Provided material>

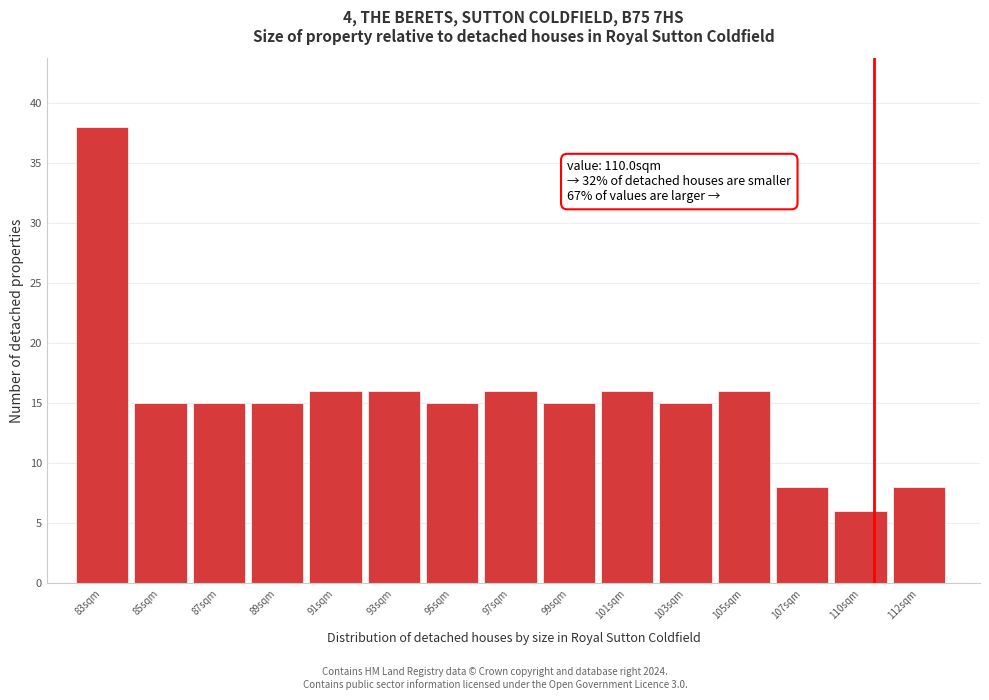

Reading right to left, extract all data points from this chart.

8	6	8	16	15	16	15	16	15	16	16	15	15	15	38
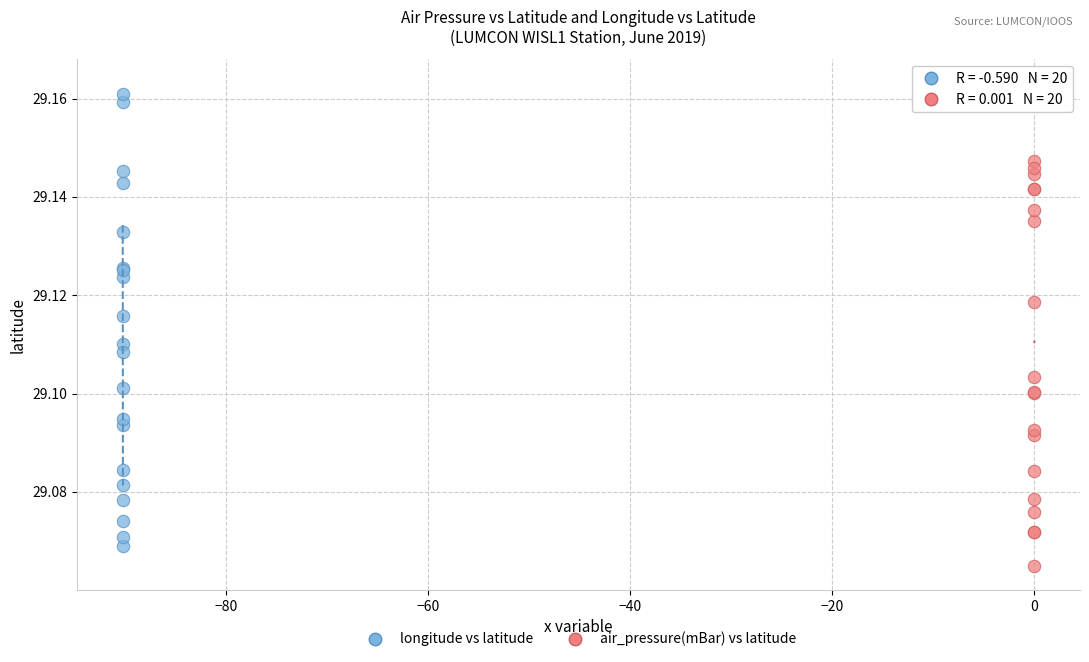

Which series contains the lowest Y value?

air_pressure(mBar) vs latitude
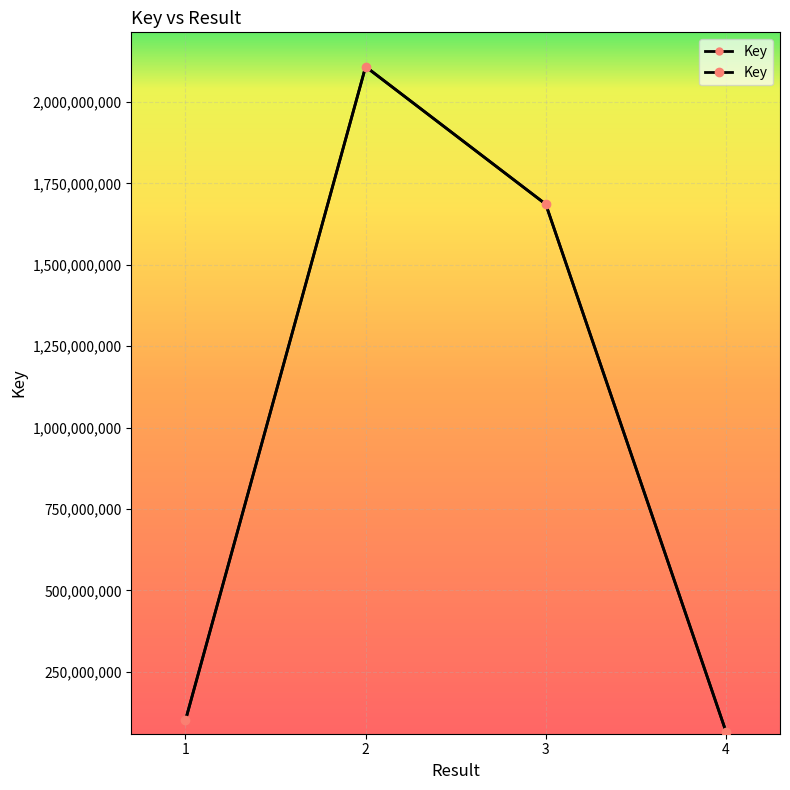

The value at 2 is 474157608. True or false?

False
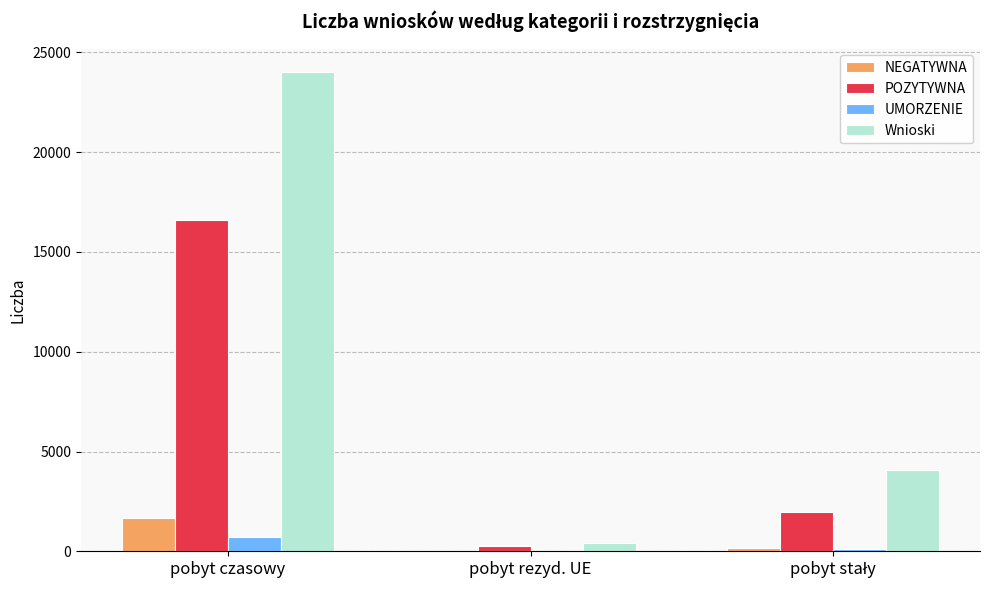

Does the chart contain stacked bars?

No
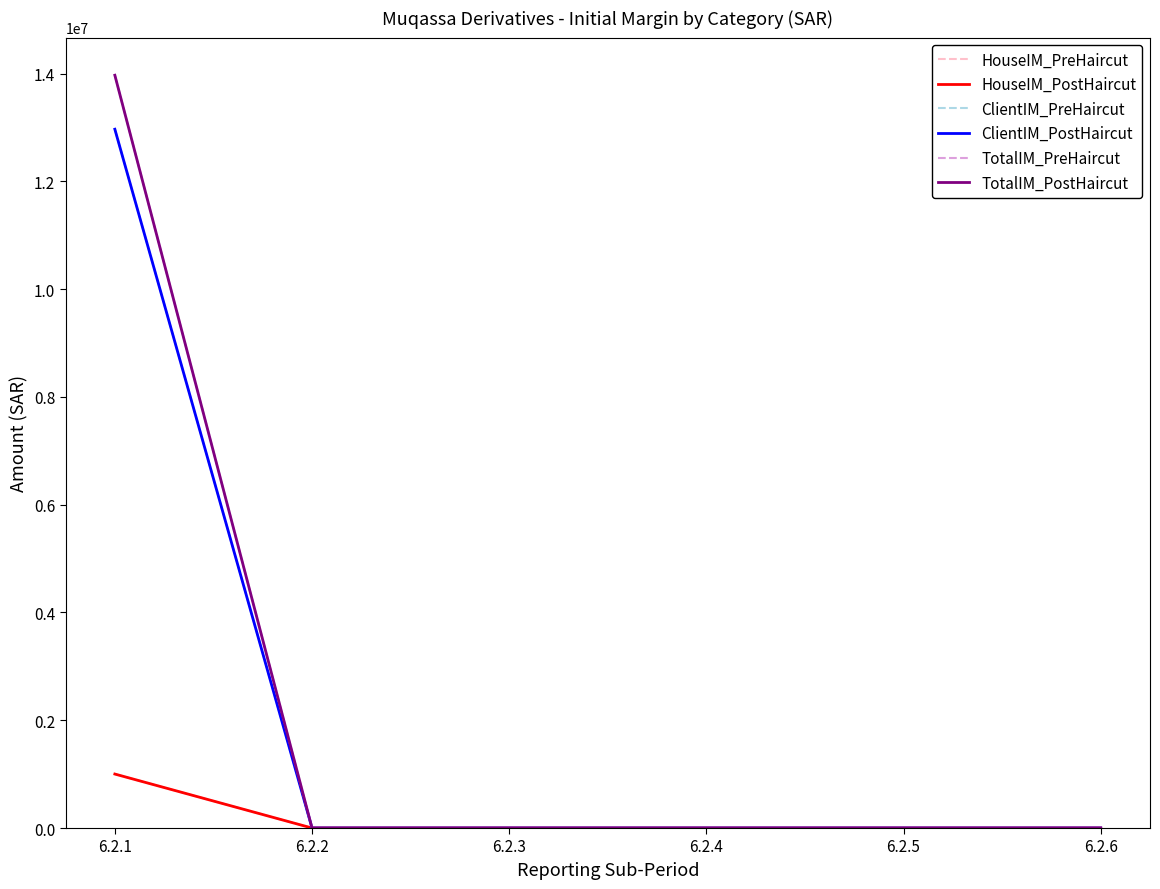

Does the chart have visible grid lines?

No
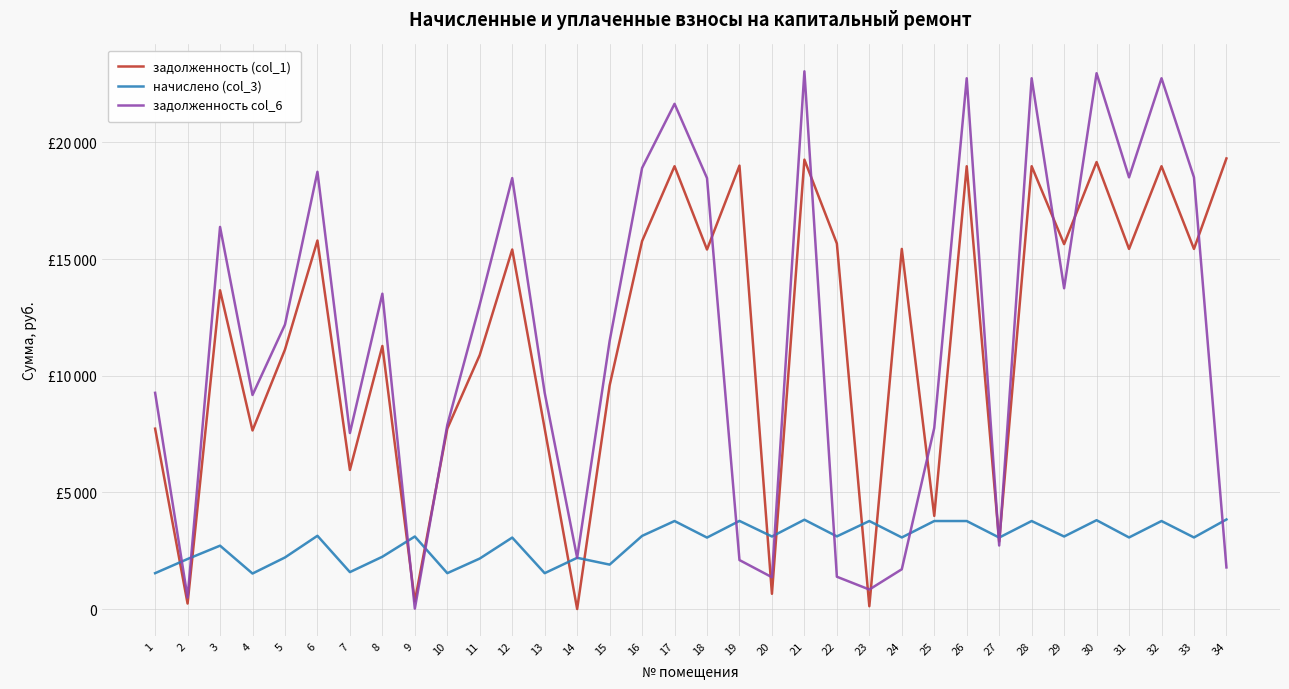

Between which two adjacent categories do задолженность col_6 and задолженность (col_1) first intersect?

8 and 9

Work request> How many lines in the rows above contain the word "Does"? Reply with the number only.

Exercise output> 2